Trecho citado →
Ainda que a nota mais importante da montagem seja o conjunto, o resultado fulgurante de um elenco coeso, impressiona a intensidade corporal do desempenho de Ana Paulo Secco, em especial na Dona Joana, hilária caricatura de roceira, e na doce Maricota, jovem recatada da cidade. A figura patética e desesperada do Manuel caixeiro, um prodígio de ganância traduzido no colorido do verbo e em pequenos detalhes gestuais, faz de Paulo Hamilton um vertiginoso senhor da cena, em especial depois de sua apresentação, no primeiro ato, em travesti rocambolesco impagável, na divertidíssima Dona Angélica Curandeira. O requinte do trabalho de Paulo Hamilton, pura filigrana, comove quem ama teatro. Contudo, a bem da justiça, todos os atores, Leandro Castilho, Anderson Mello, Gabriela Rosas, Marcio Fonseca, Luiz André Alvim, assinam tipos notáveis, bastante diferenciados, a cada texto.

 

Ou seja: importa ir ao teatro para constatar, com esta montagem, o longo caminho humano a percorrer ainda, por aqui, para que se chegue a uma autêntica plenitude cidadã. A nossa certidão de nascimento depõe contra nós. Talvez herdeiros da cobiça colonial, talvez apegados demais aos valores humanos mais baixos, ditados pela pulsão mais primitiva de sobreviver, o fato é que desde o século XIX convivemos com uma concepção de vida em que o outro é multidão informe, povoada por pequenos nadas, meros cabides, pobres otários, pessoas inferiores, passíveis de uso e descarte, nos mais variados graus. Dá para rir muito, claro – mas impossível deixar de pensar, na saída do teatro, nos caminhos possíveis para que se conquiste, afinal, a passagem sublime: de bonecos inertes, meros cabides, chegar a ser gente de verdade.

Linhas exibidas →
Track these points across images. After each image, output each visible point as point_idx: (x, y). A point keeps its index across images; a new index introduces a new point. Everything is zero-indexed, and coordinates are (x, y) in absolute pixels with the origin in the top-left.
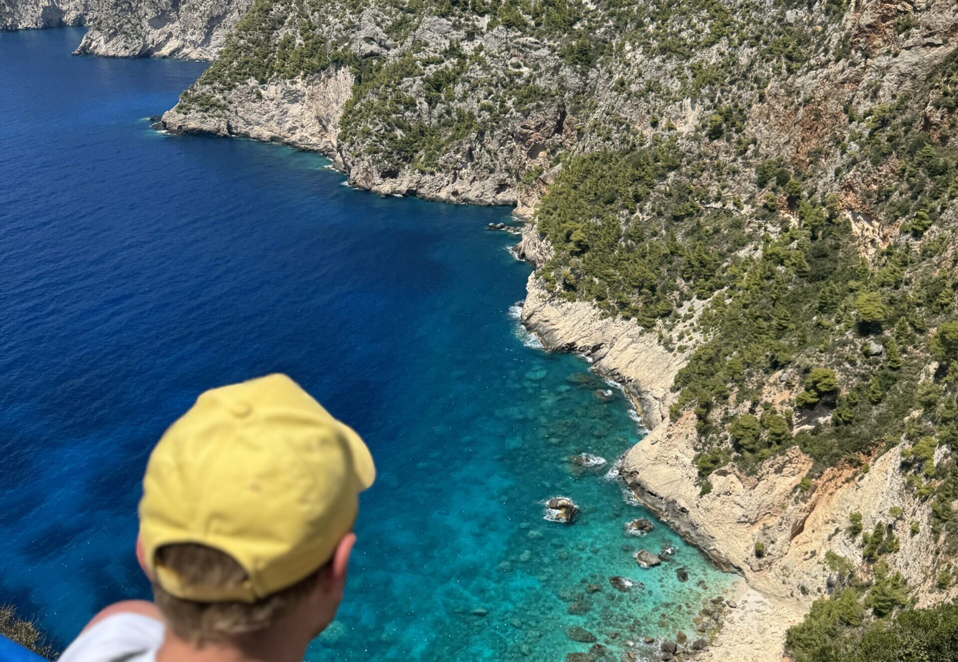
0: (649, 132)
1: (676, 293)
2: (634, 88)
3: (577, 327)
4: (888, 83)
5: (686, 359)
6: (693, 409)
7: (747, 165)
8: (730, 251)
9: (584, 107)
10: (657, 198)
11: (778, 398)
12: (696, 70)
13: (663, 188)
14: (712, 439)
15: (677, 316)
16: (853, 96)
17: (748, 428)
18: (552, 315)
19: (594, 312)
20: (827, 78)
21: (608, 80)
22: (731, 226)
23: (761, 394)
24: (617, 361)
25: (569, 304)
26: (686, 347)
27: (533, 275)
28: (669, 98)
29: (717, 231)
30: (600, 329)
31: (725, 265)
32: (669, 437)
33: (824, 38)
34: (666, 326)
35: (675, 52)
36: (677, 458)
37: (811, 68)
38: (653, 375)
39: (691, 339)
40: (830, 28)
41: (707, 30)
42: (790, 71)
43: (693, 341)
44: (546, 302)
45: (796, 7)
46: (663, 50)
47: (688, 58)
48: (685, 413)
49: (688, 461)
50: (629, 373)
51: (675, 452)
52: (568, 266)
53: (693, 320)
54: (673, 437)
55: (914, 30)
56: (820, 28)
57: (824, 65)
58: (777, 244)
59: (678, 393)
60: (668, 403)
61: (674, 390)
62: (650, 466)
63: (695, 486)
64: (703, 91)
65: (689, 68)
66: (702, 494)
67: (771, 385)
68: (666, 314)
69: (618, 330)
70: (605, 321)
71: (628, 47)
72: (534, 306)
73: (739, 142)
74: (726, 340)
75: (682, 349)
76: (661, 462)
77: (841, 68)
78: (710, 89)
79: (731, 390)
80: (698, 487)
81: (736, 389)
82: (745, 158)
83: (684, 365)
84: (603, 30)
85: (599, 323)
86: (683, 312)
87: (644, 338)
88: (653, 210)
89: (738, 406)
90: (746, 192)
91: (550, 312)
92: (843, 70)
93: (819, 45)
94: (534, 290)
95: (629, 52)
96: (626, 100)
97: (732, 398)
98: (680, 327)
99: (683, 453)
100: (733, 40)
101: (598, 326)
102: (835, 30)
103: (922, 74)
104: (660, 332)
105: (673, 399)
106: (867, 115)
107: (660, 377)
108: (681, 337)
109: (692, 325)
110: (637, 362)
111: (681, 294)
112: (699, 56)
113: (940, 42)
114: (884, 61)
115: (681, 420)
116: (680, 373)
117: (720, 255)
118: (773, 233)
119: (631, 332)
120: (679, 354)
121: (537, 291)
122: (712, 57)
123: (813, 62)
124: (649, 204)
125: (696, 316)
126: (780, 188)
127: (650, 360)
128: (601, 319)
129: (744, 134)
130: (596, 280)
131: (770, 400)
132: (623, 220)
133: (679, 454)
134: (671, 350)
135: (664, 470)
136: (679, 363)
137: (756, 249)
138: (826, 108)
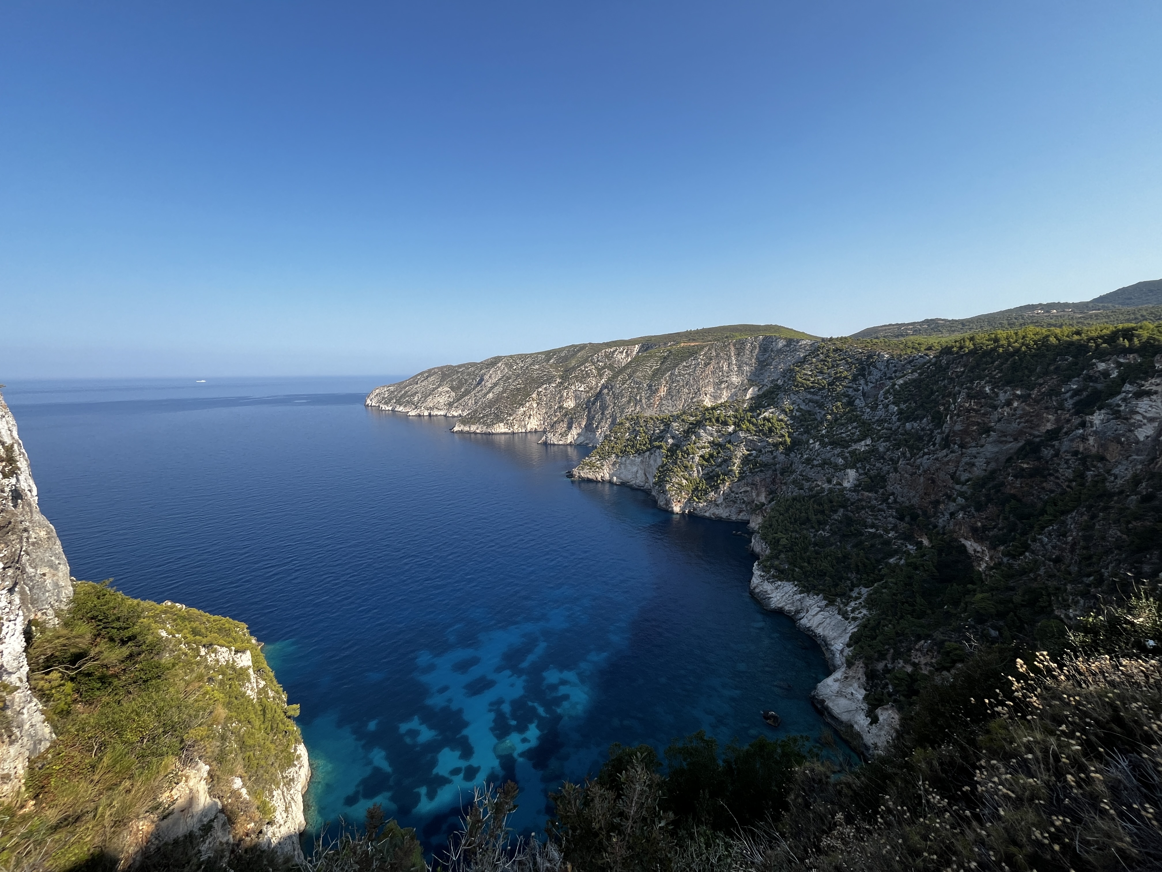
0: (826, 486)
1: (848, 582)
2: (815, 463)
3: (784, 597)
4: (980, 462)
5: (858, 626)
6: (862, 660)
7: (889, 508)
8: (883, 558)
9: (787, 472)
10: (833, 524)
11: (923, 660)
12: (853, 453)
13: (836, 517)
14: (877, 684)
15: (850, 597)
16: (956, 471)
17: (902, 679)
18: (769, 588)
19: (795, 589)
20: (937, 459)
21: (800, 458)
22: (882, 544)
23: (910, 656)
24: (811, 622)
25: (779, 583)
26: (857, 618)
27: (756, 563)
28: (836, 468)
29: (872, 546)
30: (799, 600)
31: (881, 567)
32: (846, 678)
33: (932, 437)
34: (843, 603)
35: (839, 444)
36: (852, 694)
37: (925, 454)
38: (835, 634)
39: (860, 613)
40: (936, 432)
41: (858, 433)
42: (913, 455)
43: (862, 614)
44: (764, 580)
45: (911, 421)
46: (831, 443)
47: (847, 448)
48: (857, 663)
49: (861, 697)
50: (820, 631)
51: (851, 690)
52: (779, 559)
53: (860, 601)
54: (849, 679)
55: (992, 433)
56: (929, 432)
57: (934, 452)
58: (915, 557)
59: (852, 648)
60: (845, 654)
61: (849, 645)
62: (834, 697)
63: (867, 717)
64: (858, 465)
65: (848, 453)
66: (871, 724)
67: (917, 650)
68: (842, 595)
69: (811, 602)
70: (802, 595)
71: (811, 441)
72: (758, 582)
73: (883, 494)
74: (884, 616)
75: (855, 619)
76: (842, 696)
77: (945, 454)
78: (862, 464)
79: (888, 650)
80: (868, 718)
81: (892, 651)
82: (889, 504)
83: (856, 630)
84: (797, 433)
85: (798, 597)
86: (854, 594)
87: (828, 609)
88: (831, 530)
89: (894, 662)
90: (891, 523)
91: (768, 587)
92: (947, 455)
93: (929, 441)
94: (757, 572)
95: (812, 444)
96: (811, 468)
97: (889, 656)
98: (852, 604)
99: (856, 691)
100: (874, 438)
101: (798, 598)
102: (938, 433)
103: (1003, 458)
104: (839, 606)
105: (848, 651)
106: (968, 481)
107: (840, 636)
108: (853, 611)
109: (860, 603)
110: (825, 624)
111: (852, 582)
112: (854, 447)
113: (1012, 440)
114: (974, 451)
115: (854, 668)
116: (853, 634)
117: (876, 560)
118: (911, 549)
119: (820, 604)
120: (852, 622)
121: (759, 573)
122: (862, 446)
123: (926, 450)
124: (828, 527)
125: (863, 598)
126: (913, 523)
127: (833, 623)
128: (800, 593)
129: (886, 490)
130: (797, 570)
131: (917, 661)
132: (812, 535)
133: (854, 692)
134: (847, 619)
135: (843, 702)
136: (852, 628)
137: (901, 559)
138: (938, 476)
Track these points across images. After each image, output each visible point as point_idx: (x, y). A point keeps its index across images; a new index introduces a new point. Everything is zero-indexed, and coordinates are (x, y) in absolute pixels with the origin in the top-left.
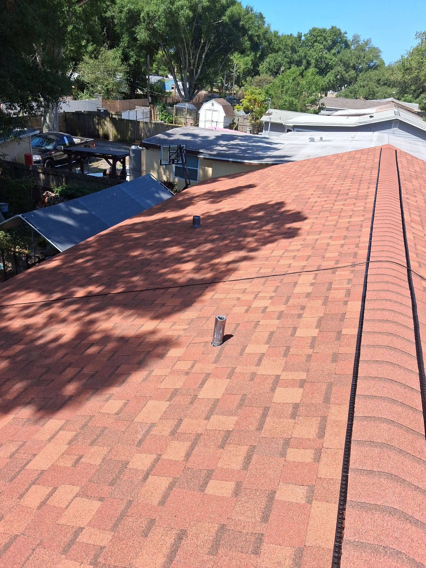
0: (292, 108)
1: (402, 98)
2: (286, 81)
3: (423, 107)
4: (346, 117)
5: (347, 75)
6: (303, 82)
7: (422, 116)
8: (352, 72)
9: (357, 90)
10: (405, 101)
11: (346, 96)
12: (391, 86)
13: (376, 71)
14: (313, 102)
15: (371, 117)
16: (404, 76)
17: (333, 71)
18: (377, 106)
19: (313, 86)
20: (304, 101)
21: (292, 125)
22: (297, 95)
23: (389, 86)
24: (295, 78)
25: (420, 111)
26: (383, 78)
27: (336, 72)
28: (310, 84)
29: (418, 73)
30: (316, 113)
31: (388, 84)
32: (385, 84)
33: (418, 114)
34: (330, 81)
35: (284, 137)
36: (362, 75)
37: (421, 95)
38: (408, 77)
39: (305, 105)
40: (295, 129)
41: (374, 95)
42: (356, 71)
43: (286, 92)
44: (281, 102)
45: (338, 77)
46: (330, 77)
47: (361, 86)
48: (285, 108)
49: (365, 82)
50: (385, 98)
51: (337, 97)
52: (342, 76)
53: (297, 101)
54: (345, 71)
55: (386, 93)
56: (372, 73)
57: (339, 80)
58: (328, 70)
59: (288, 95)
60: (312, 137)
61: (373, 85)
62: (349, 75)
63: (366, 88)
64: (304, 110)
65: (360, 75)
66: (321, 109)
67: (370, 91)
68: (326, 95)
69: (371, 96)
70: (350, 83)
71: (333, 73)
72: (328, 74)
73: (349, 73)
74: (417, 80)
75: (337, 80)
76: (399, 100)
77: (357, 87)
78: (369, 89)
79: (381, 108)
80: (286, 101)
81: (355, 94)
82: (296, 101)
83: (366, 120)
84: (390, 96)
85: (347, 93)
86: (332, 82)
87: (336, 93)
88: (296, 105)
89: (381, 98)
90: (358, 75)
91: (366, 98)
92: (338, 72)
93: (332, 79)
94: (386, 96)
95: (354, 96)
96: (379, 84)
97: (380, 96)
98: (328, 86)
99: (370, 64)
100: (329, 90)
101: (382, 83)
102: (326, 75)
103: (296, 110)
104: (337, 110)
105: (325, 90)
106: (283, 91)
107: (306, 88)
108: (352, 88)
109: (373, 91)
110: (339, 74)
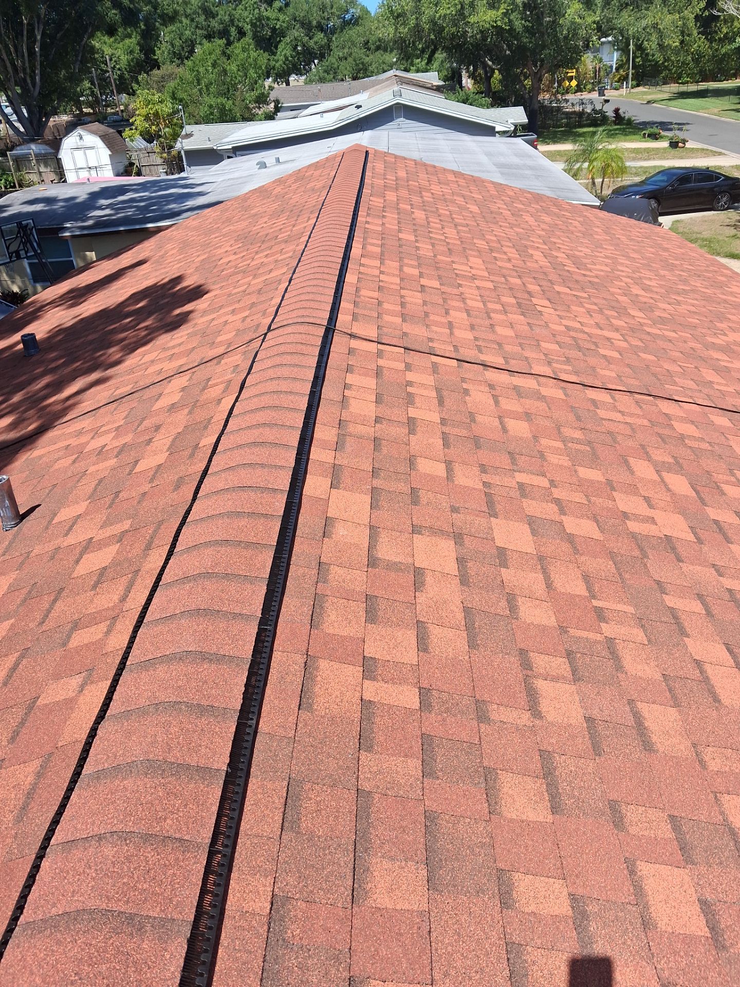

Tarefa 1 → Liste todos os atores mencionados pelo nome no trecho citado.
Tarefa 2 → Reproduza fielmente a parte do trecho citado que vai de "Ainda que a" até "a cada texto.", incluindo essas palavras.
Tarefa 3 → Segundo o trecho citado, desde que século convivemos com uma concepção de vida em que o outro é multidão informe?

Resposta 1 → Ana Paulo Secco, Paulo Hamilton, Leandro Castilho, Anderson Mello, Gabriela Rosas, Marcio Fonseca e Luiz André Alvim.

Resposta 2 →
Ainda que a nota mais importante da montagem seja o conjunto, o resultado fulgurante de um elenco coeso, impressiona a intensidade corporal do desempenho de Ana Paulo Secco, em especial na Dona Joana, hilária caricatura de roceira, e na doce Maricota, jovem recatada da cidade. A figura patética e desesperada do Manuel caixeiro, um prodígio de ganância traduzido no colorido do verbo e em pequenos detalhes gestuais, faz de Paulo Hamilton um vertiginoso senhor da cena, em especial depois de sua apresentação, no primeiro ato, em travesti rocambolesco impagável, na divertidíssima Dona Angélica Curandeira. O requinte do trabalho de Paulo Hamilton, pura filigrana, comove quem ama teatro. Contudo, a bem da justiça, todos os atores, Leandro Castilho, Anderson Mello, Gabriela Rosas, Marcio Fonseca, Luiz André Alvim, assinam tipos notáveis, bastante diferenciados, a cada texto.

Resposta 3 → Desde o século XIX.